+++ RECORDS PROVIDED
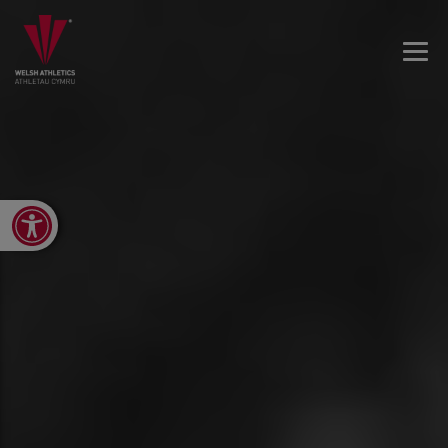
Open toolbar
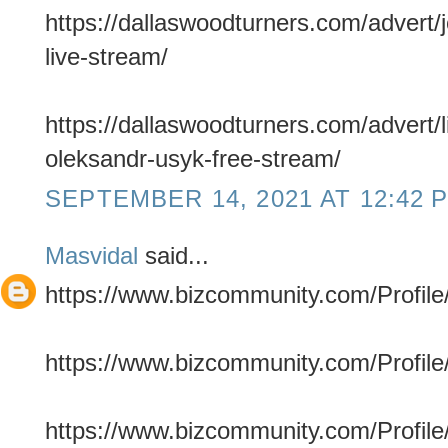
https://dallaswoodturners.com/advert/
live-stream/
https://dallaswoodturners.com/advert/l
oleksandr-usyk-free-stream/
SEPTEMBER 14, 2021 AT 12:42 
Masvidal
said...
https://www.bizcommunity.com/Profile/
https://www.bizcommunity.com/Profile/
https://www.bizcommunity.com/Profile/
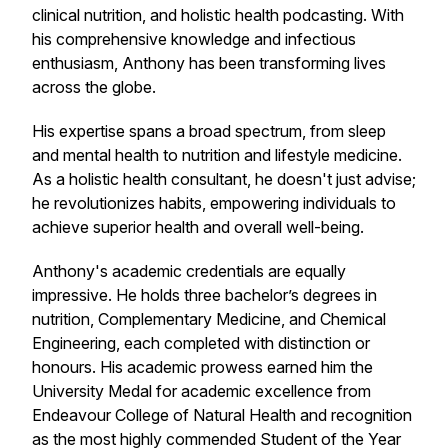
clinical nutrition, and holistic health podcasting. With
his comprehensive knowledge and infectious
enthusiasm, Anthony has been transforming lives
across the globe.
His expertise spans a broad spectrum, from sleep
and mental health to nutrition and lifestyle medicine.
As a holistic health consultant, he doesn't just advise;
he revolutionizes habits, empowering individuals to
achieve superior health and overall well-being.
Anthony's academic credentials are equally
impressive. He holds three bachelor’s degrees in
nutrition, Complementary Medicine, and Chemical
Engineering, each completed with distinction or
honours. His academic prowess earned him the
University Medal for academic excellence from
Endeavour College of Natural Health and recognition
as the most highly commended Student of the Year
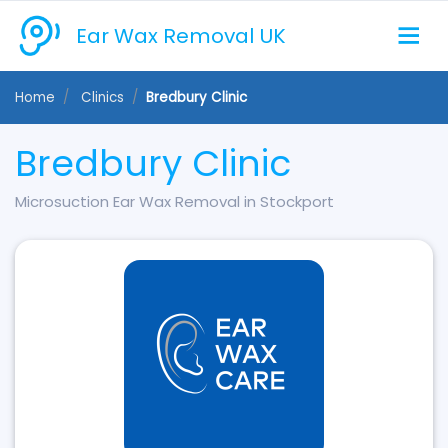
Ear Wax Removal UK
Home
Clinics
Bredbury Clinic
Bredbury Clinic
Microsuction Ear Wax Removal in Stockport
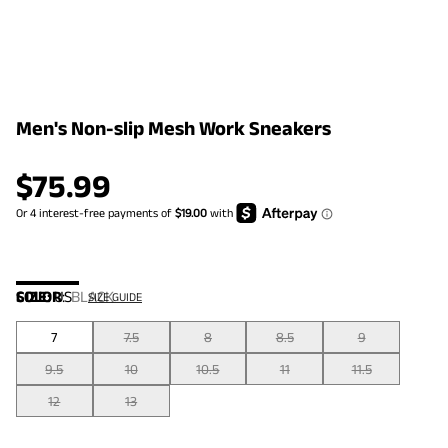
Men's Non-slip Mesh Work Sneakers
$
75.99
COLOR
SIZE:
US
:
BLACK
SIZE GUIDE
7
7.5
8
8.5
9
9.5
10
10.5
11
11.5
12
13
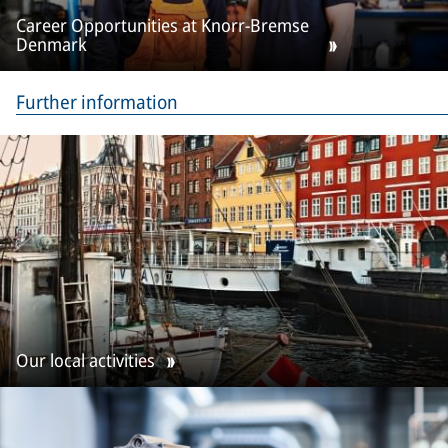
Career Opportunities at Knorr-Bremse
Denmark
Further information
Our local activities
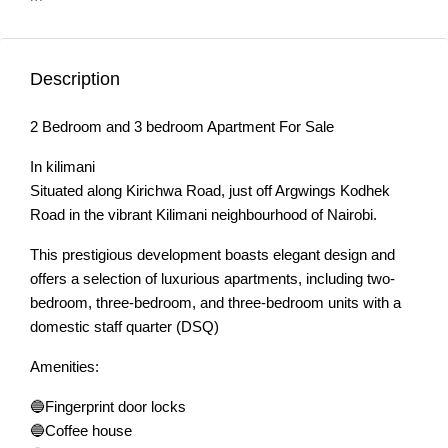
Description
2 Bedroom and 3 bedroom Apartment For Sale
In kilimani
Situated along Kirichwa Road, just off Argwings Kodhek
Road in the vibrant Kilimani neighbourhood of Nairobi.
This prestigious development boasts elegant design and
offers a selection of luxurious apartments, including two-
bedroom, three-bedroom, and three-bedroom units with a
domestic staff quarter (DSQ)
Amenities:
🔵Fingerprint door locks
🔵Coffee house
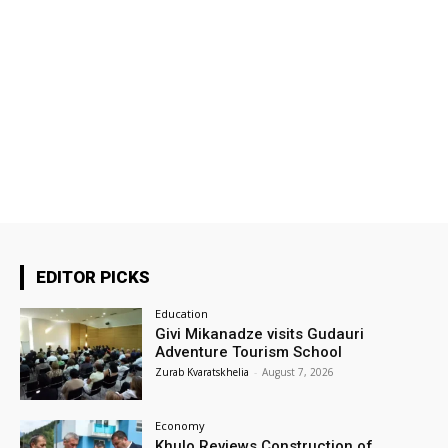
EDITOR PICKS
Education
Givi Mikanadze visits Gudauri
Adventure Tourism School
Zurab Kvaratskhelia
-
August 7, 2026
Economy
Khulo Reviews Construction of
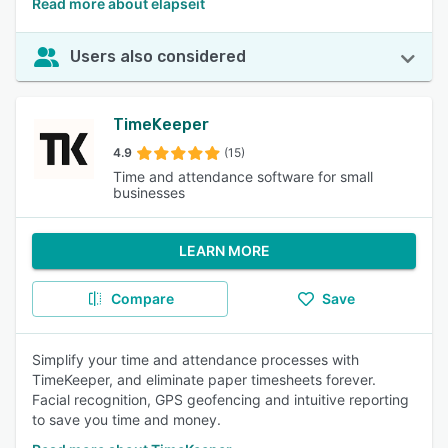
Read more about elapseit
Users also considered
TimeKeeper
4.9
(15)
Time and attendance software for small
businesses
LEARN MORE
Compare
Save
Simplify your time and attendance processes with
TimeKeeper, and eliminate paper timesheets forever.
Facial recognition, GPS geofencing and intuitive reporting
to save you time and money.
++++++
+++ RECORDS PROVIDED
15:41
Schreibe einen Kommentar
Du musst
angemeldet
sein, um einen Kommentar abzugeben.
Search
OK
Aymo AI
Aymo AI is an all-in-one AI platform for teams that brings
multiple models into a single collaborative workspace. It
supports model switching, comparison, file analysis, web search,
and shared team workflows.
++++++
+++ RECORDS PROVIDED
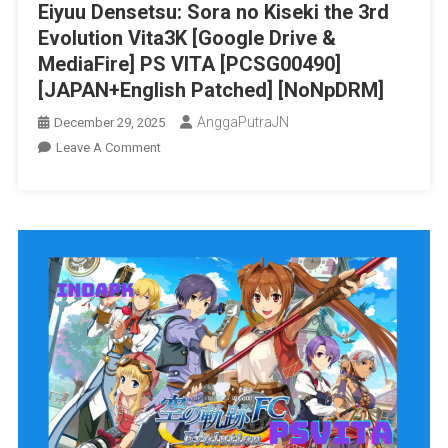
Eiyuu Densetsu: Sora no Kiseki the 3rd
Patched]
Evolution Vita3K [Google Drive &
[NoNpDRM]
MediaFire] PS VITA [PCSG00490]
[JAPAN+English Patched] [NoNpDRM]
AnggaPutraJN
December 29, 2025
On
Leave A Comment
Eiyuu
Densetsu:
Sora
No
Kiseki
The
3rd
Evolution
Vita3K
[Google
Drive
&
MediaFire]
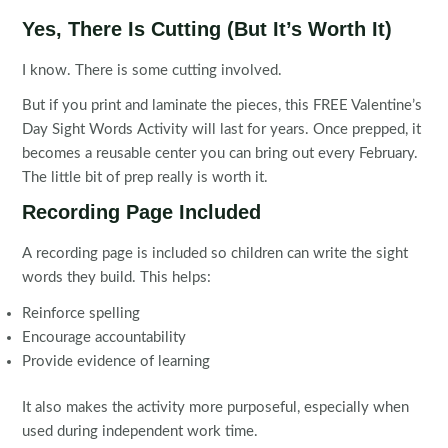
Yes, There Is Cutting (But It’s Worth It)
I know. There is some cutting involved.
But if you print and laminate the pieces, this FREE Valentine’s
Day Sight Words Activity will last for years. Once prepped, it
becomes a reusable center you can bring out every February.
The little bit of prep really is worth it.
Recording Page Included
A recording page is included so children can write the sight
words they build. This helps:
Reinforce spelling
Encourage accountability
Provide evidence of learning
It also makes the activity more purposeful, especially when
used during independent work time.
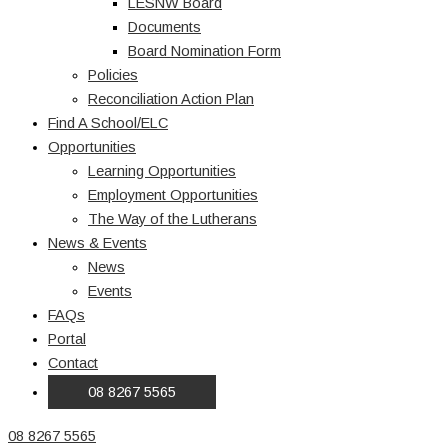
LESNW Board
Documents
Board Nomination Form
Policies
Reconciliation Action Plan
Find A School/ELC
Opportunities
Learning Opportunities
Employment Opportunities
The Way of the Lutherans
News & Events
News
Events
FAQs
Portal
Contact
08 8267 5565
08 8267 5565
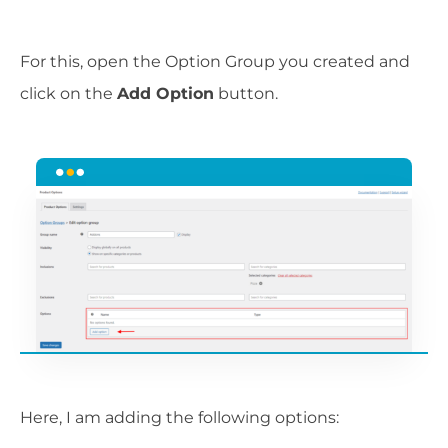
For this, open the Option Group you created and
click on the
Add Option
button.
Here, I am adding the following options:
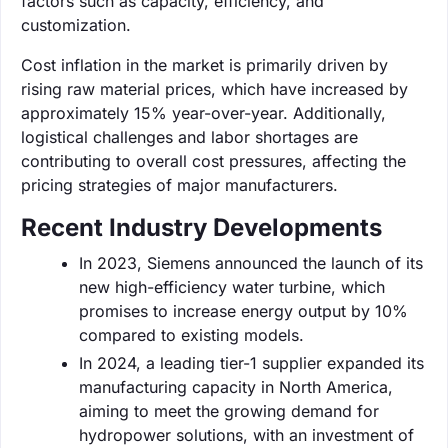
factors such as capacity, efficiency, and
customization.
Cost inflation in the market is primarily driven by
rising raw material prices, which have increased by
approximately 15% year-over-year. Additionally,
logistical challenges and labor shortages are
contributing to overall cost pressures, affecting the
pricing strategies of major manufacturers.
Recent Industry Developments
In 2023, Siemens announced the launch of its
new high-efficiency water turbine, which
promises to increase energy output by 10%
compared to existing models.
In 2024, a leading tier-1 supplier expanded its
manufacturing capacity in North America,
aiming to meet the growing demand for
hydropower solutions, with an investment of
++++++
Render the lines from the one containing "Ear Wax Removal UK" through the one containing "Our local activities" as a Markdown table with two columns, Row and Line, giving each line a row number and skipping blank lines. Leave the pictures out.

| Row | Line |
|---|---|
| 1 | Ear Wax Removal UK |
| 2 | Home |
| 3 | Clinics |
| 4 | Bredbury Clinic |
| 5 | Bredbury Clinic |
| 6 | Microsuction Ear Wax Removal in Stockport |
| 7 | Men's Non-slip Mesh Work Sneakers |
| 8 | $ |
| 9 | 75.99 |
| 10 | COLOR |
| 11 | SIZE: |
| 12 | US |
| 13 | : |
| 14 | BLACK |
| 15 | SIZE GUIDE |
| 16 | 7 |
| 17 | 7.5 |
| 18 | 8 |
| 19 | 8.5 |
| 20 | 9 |
| 21 | 9.5 |
| 22 | 10 |
| 23 | 10.5 |
| 24 | 11 |
| 25 | 11.5 |
| 26 | 12 |
| 27 | 13 |
| 28 | Career Opportunities at Knorr-Bremse |
| 29 | Denmark |
| 30 | Further information |
| 31 | Our local activities |